The practical reality of writing literary fiction while working full-time in tech and raising three children. The schedule, the discipline, and the specific quality of writing produced in the margins.
I write in the margins. Early mornings, before the house wakes up. Late nights, after the children are in bed. Weekends when the stars align and I have two or three hours of uninterrupted time. The writing is not separate from the life. The writing is what the life produces when the life is paying attention.
The Schedule
I am up at 5:30. I make coffee. I sit at my desk. I write for ninety minutes before anyone else is awake. This is not romantic — it is cold and dark and I am often tired and the writing is often bad. But it happens. It happens every day, or almost every day, and the accumulation of almost-every-days is how novels get written.
In the evenings, after the children are in bed, I sometimes have another hour. I use it for revision rather than drafting — revision requires less of the specific quality of attention that drafting requires, and I have less of that quality at 10pm than I do at 5:30am.

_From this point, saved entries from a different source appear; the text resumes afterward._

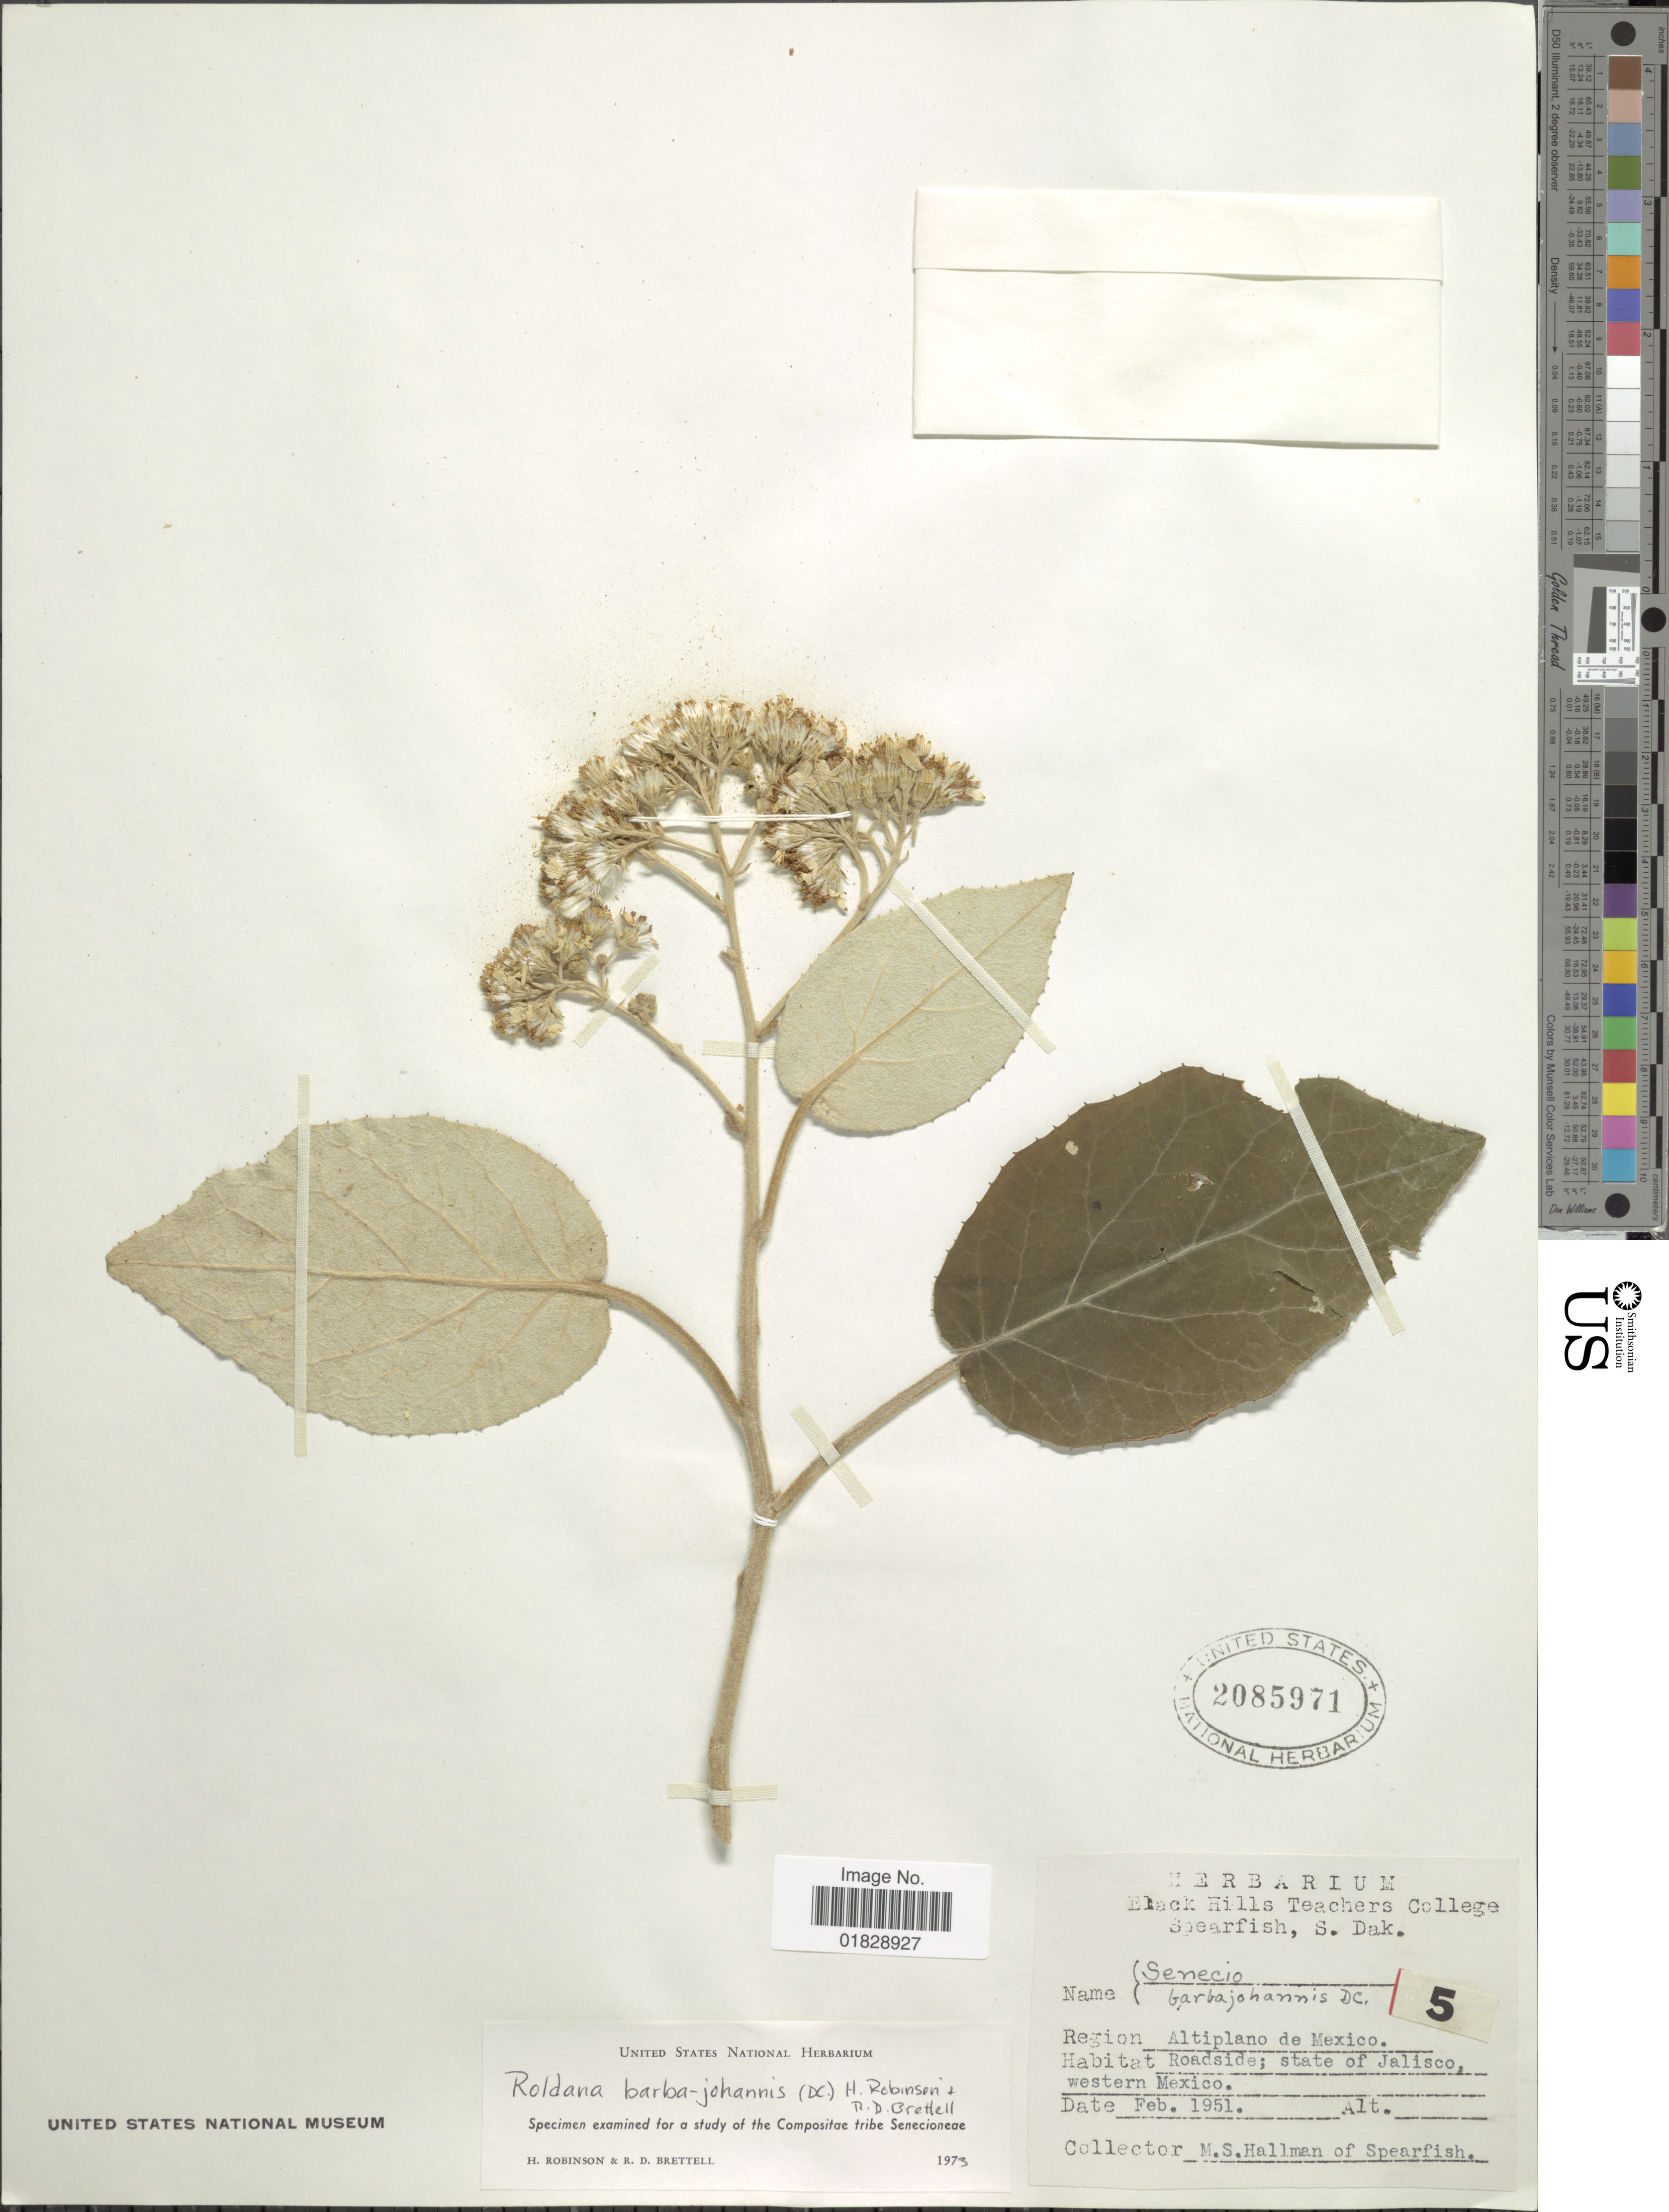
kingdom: Plantae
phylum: Tracheophyta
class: Magnoliopsida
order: Asterales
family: Asteraceae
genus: Roldana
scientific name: Roldana barba-johannis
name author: (DC.) H. Rob. & Brettell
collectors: M. Hallman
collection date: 1951-02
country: Mexico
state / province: Jalisco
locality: Altiplano de Mexico. Roadside; state of Jalisco, western Mexico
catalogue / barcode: US 2085971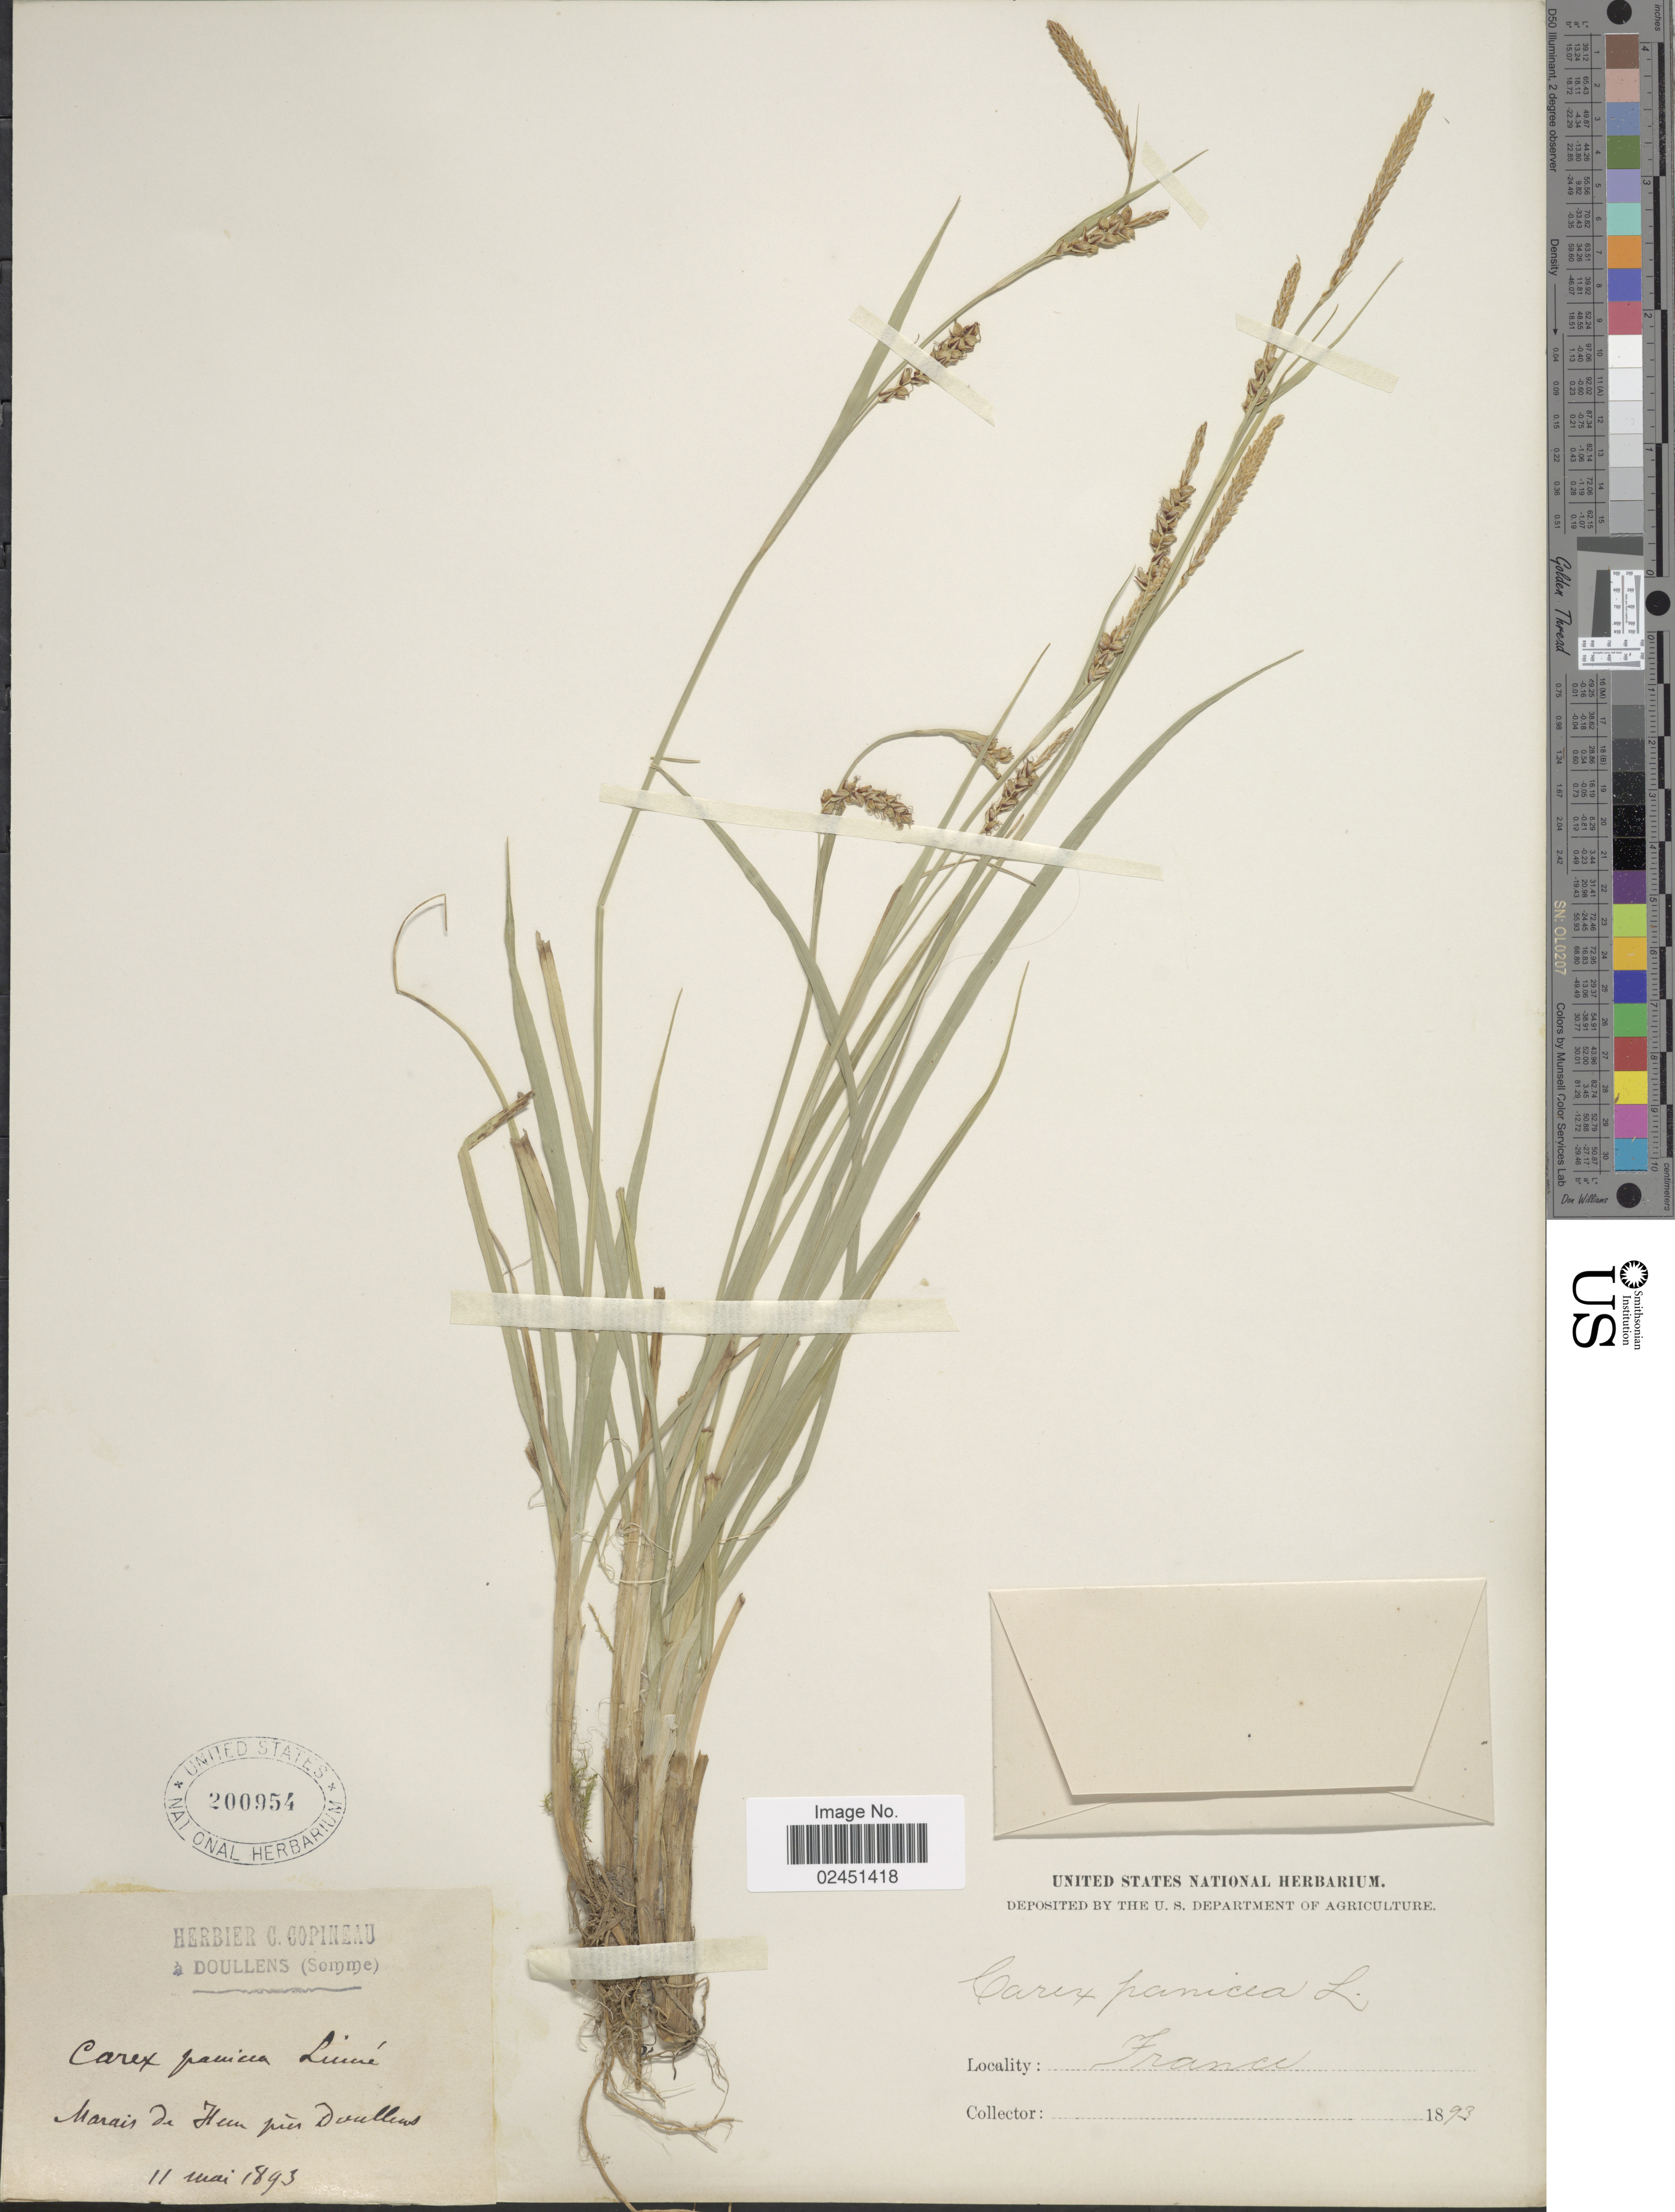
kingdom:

On weekends, when I have longer blocks, I draft. The long blocks are where the real work happens — where the sentences that have been forming in the margins of my attention for weeks finally get written down.
The Discipline
The discipline is not about willpower. Willpower is finite and unreliable. The discipline is about systems — about making the writing happen by default rather than by decision. The alarm is set. The coffee is ready. The desk is clear. The decision to write has already been made. All that remains is to sit down and do it.
The Quality of Marginal Writing
Here is something I have noticed: the writing produced in the margins has a specific quality that writing produced in long uninterrupted blocks does not have. It is more compressed. It has been living in the mind longer before it reaches the page. The sentences have been revised in the unconscious before they are written down.
I do not know if this is true for everyone. It is true for me. The constraints of the marginal life have produced, I think, a more precise prose than I would have written if I had had all the time in the world.
The soil is warm. The writing is what the life produces when the life is paying attention.